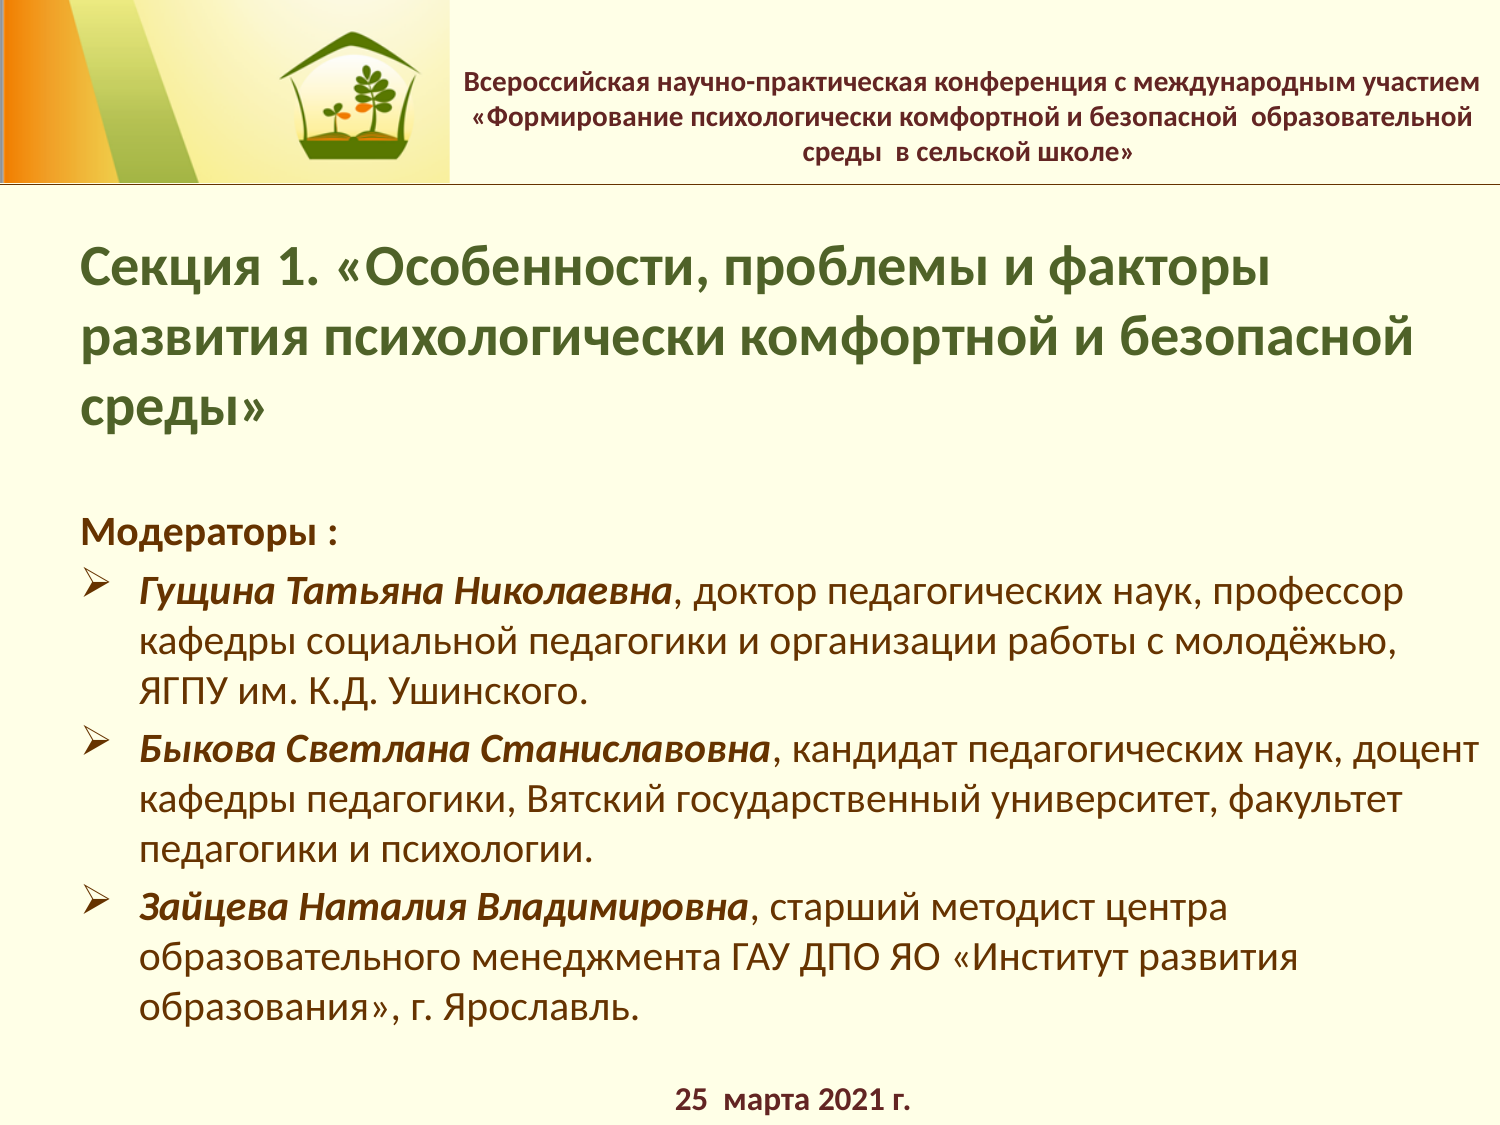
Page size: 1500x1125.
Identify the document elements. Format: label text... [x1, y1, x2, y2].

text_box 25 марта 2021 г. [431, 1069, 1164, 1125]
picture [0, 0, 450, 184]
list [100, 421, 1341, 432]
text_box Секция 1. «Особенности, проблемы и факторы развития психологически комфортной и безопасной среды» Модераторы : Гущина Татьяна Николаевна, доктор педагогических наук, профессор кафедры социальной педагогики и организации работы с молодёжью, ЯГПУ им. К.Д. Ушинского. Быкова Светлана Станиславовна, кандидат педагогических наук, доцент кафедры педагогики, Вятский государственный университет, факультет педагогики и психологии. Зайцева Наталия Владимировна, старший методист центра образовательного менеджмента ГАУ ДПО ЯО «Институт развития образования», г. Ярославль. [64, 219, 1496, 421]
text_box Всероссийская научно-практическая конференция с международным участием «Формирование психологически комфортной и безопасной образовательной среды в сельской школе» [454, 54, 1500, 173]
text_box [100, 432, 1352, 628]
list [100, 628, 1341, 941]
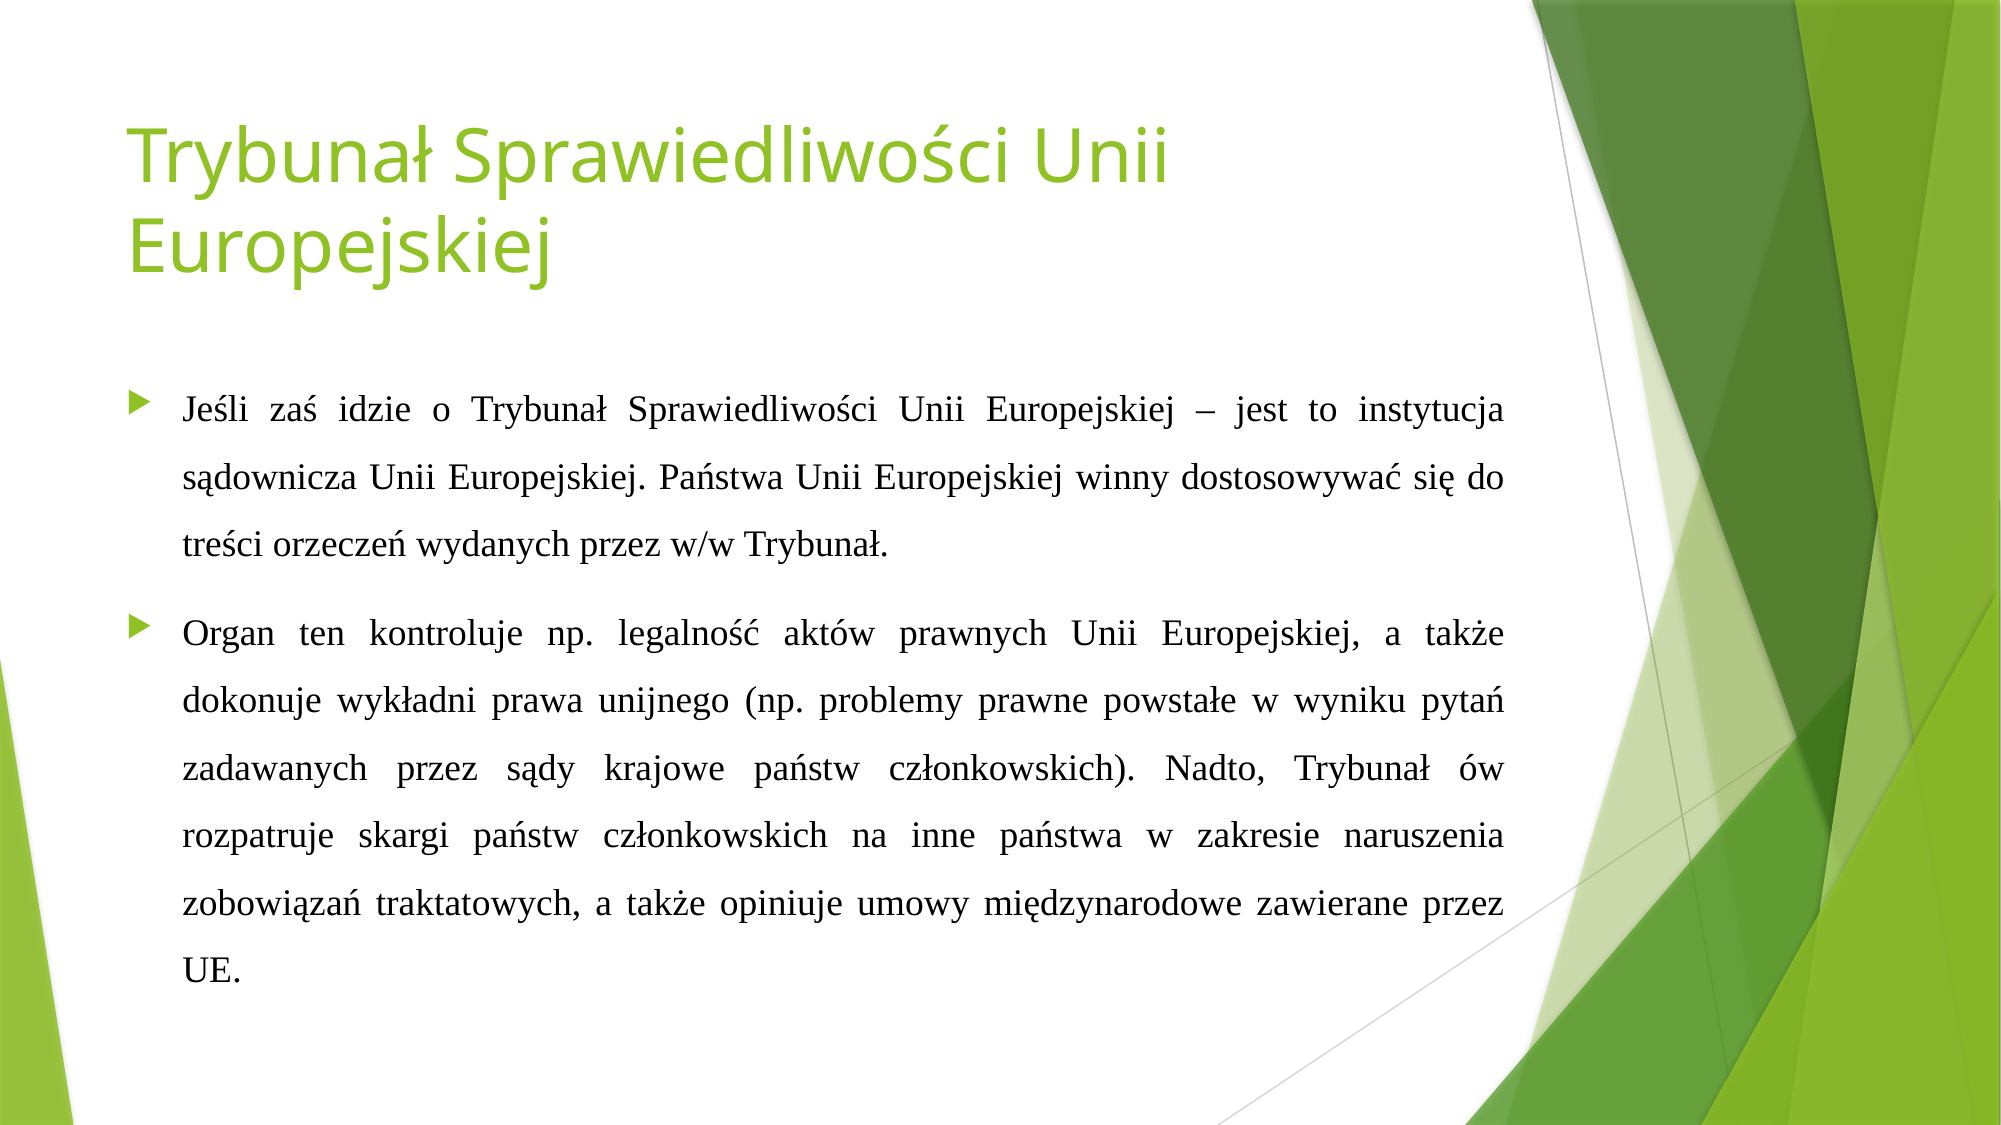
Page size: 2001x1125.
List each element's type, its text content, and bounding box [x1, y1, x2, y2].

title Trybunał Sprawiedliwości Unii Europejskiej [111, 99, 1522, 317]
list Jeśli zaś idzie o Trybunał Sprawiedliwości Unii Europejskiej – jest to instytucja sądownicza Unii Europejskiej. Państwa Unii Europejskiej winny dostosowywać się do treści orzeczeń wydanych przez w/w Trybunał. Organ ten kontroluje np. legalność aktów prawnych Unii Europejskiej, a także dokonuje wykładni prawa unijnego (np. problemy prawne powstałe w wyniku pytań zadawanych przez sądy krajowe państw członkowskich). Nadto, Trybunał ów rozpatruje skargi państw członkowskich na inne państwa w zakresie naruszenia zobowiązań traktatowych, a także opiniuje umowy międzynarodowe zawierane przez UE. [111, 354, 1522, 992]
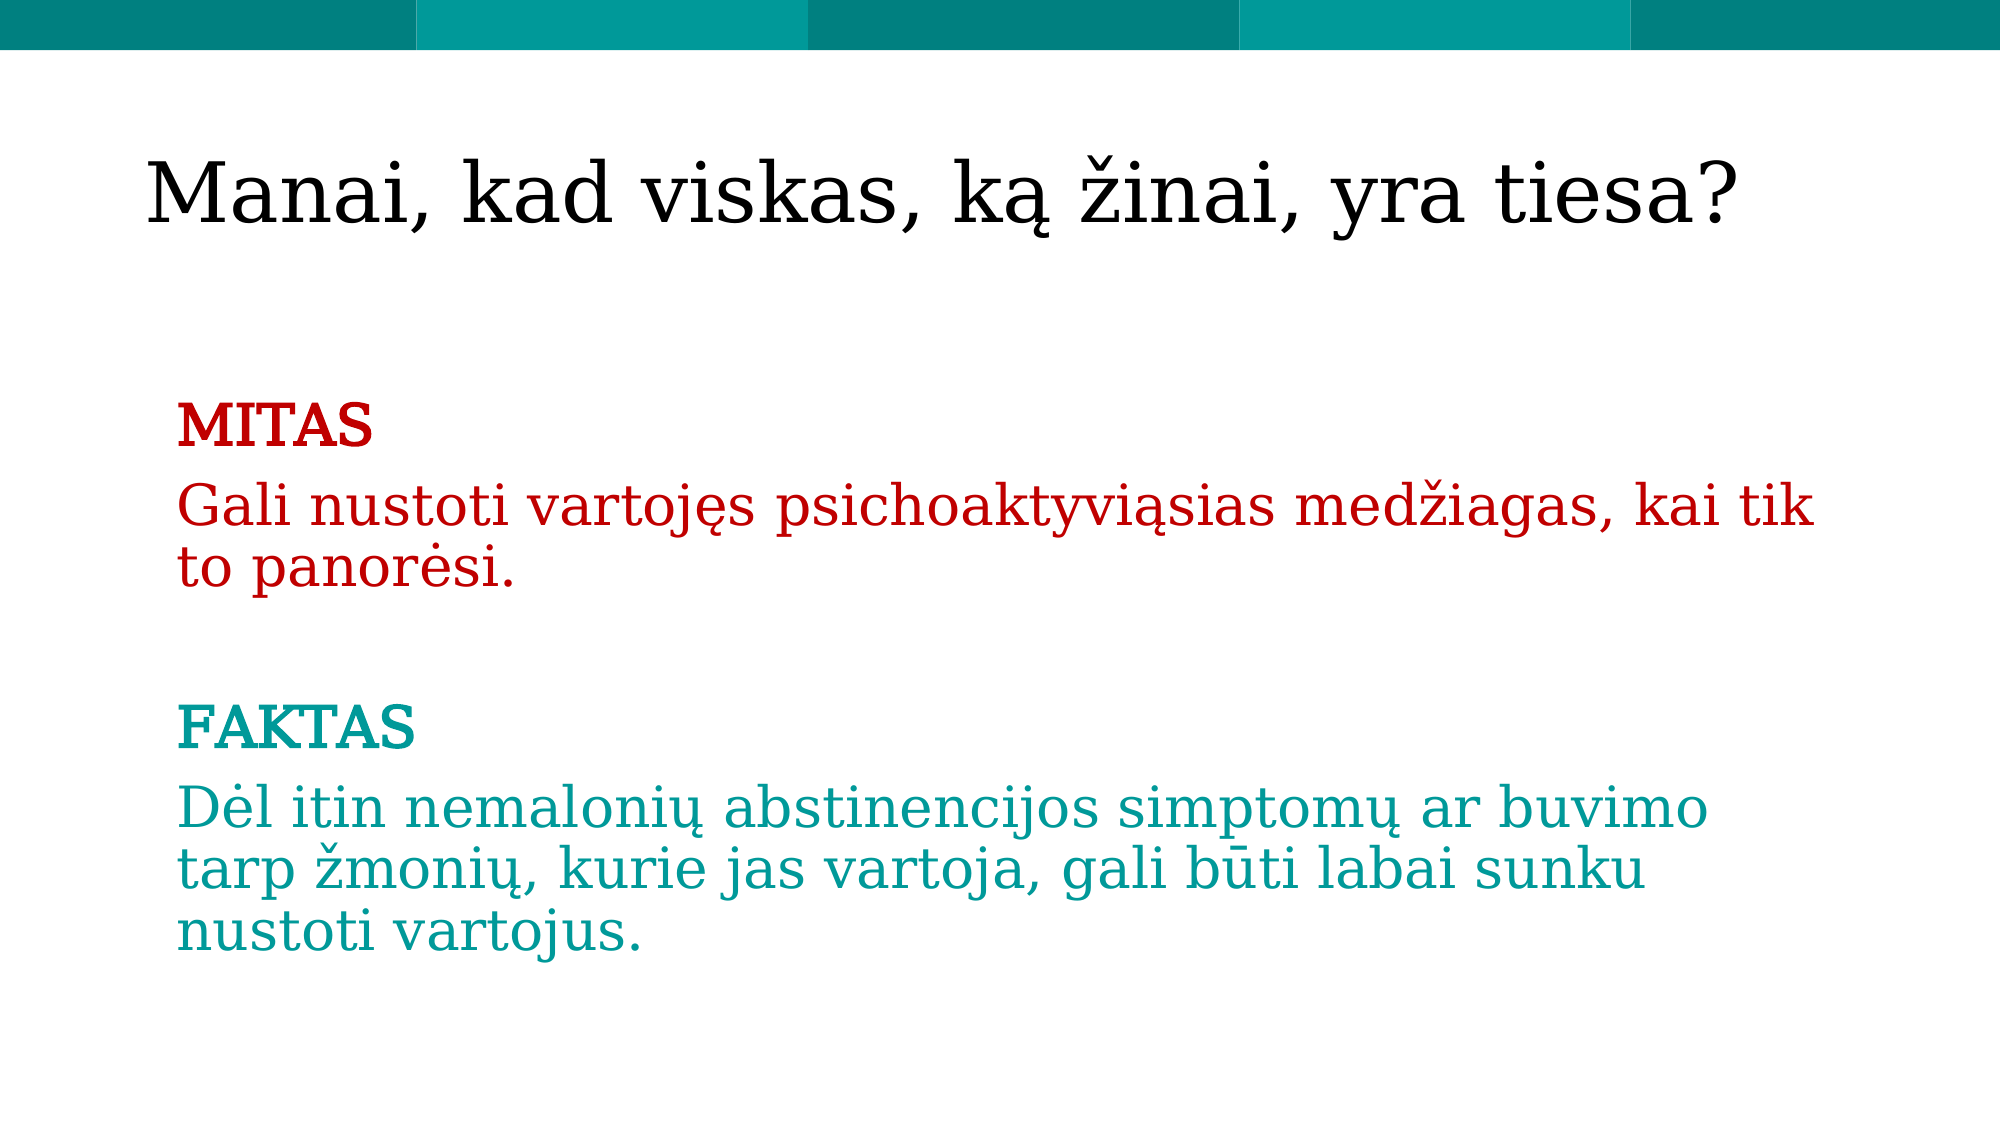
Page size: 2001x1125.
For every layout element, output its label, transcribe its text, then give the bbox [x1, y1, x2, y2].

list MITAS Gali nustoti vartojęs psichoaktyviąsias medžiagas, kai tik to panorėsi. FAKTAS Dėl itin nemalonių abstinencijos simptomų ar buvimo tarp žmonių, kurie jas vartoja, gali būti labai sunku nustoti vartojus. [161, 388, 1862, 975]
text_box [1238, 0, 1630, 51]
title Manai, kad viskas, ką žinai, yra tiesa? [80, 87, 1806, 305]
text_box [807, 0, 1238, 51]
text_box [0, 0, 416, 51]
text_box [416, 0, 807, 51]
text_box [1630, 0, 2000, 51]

__Task details__. Return, exactly and without extra lines, everything from the line with "List each element's" through the last line of the material above, both included. Pictures must be dropped.

__Finished exercise__.
List each element's type, its text content, and bounding box [x1, y1, x2, y2].

title Trybunał Sprawiedliwości Unii Europejskiej [111, 99, 1522, 317]
list Jeśli zaś idzie o Trybunał Sprawiedliwości Unii Europejskiej – jest to instytucja sądownicza Unii Europejskiej. Państwa Unii Europejskiej winny dostosowywać się do treści orzeczeń wydanych przez w/w Trybunał. Organ ten kontroluje np. legalność aktów prawnych Unii Europejskiej, a także dokonuje wykładni prawa unijnego (np. problemy prawne powstałe w wyniku pytań zadawanych przez sądy krajowe państw członkowskich). Nadto, Trybunał ów rozpatruje skargi państw członkowskich na inne państwa w zakresie naruszenia zobowiązań traktatowych, a także opiniuje umowy międzynarodowe zawierane przez UE. [111, 354, 1522, 992]
Page size: 2001x1125.
For every layout element, output its label, transcribe its text, then give the bbox [x1, y1, x2, y2].

list MITAS Gali nustoti vartojęs psichoaktyviąsias medžiagas, kai tik to panorėsi. FAKTAS Dėl itin nemalonių abstinencijos simptomų ar buvimo tarp žmonių, kurie jas vartoja, gali būti labai sunku nustoti vartojus. [161, 388, 1862, 975]
text_box [1238, 0, 1630, 51]
title Manai, kad viskas, ką žinai, yra tiesa? [80, 87, 1806, 305]
text_box [807, 0, 1238, 51]
text_box [0, 0, 416, 51]
text_box [416, 0, 807, 51]
text_box [1630, 0, 2000, 51]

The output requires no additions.